◆ Short exercise:
Copy the stretch from the line containing "order: Solanales" through the end of the items, switching "common name" to "vernacular name" and keeping everything else unchanged.
**** Records for this task ****
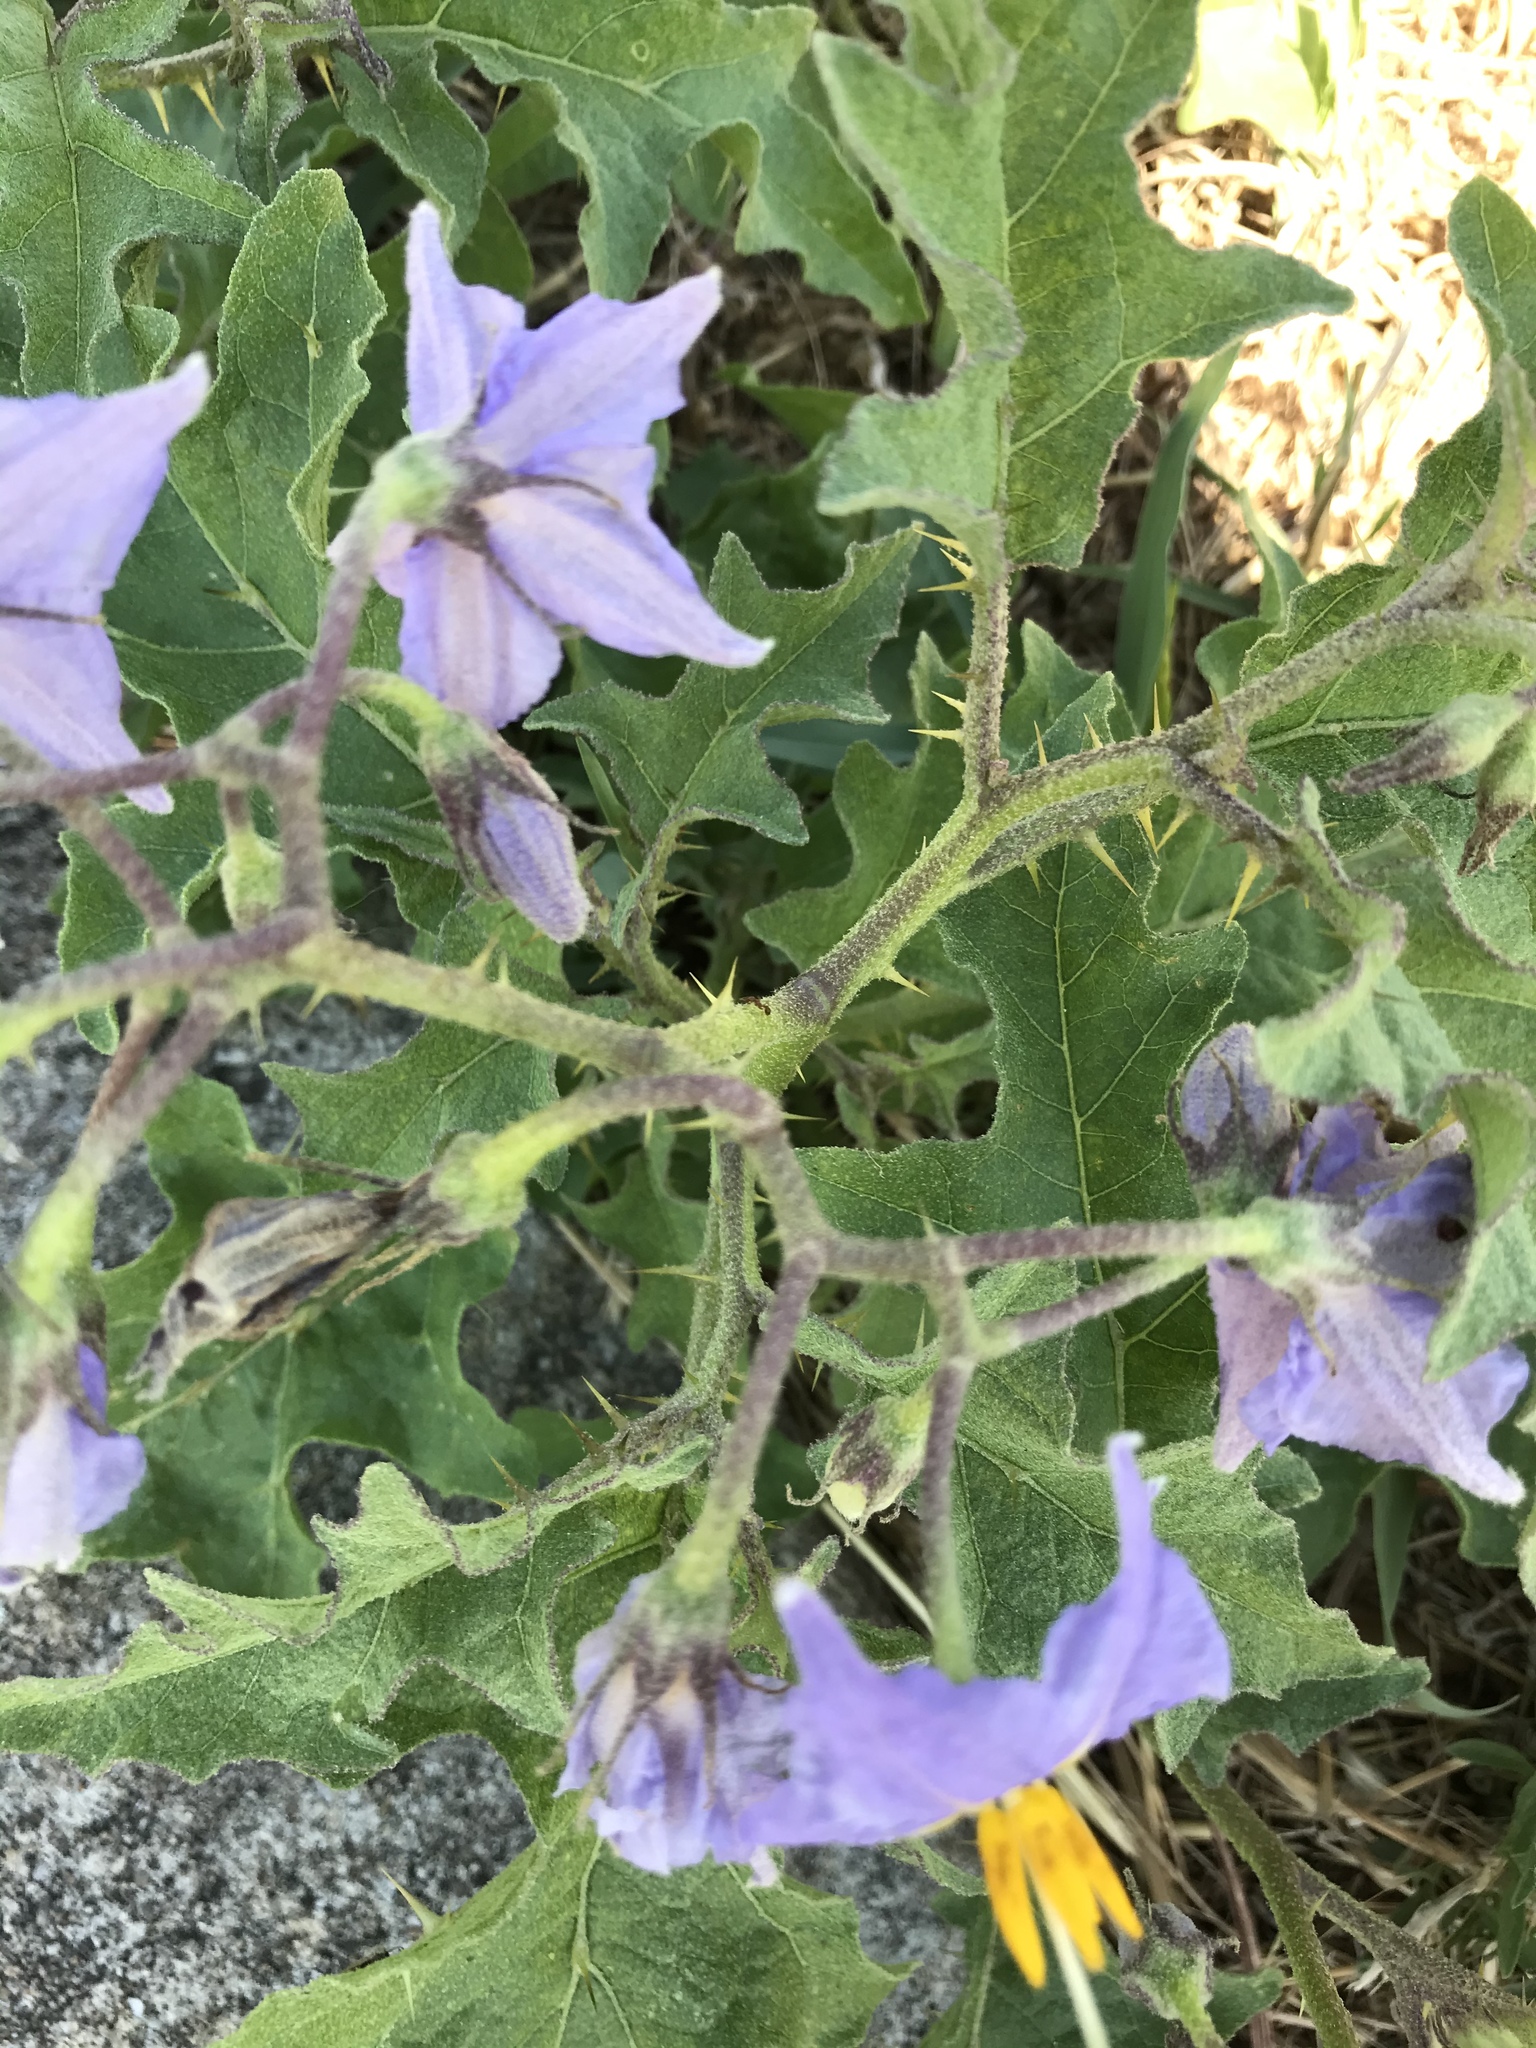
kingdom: Plantae
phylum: Tracheophyta
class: Magnoliopsida
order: Solanales
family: Solanaceae
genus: Solanum
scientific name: Solanum dimidiatum
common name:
****
◆ Answer to the problem:
order: Solanales
family: Solanaceae
genus: Solanum
scientific name: Solanum dimidiatum
vernacular name:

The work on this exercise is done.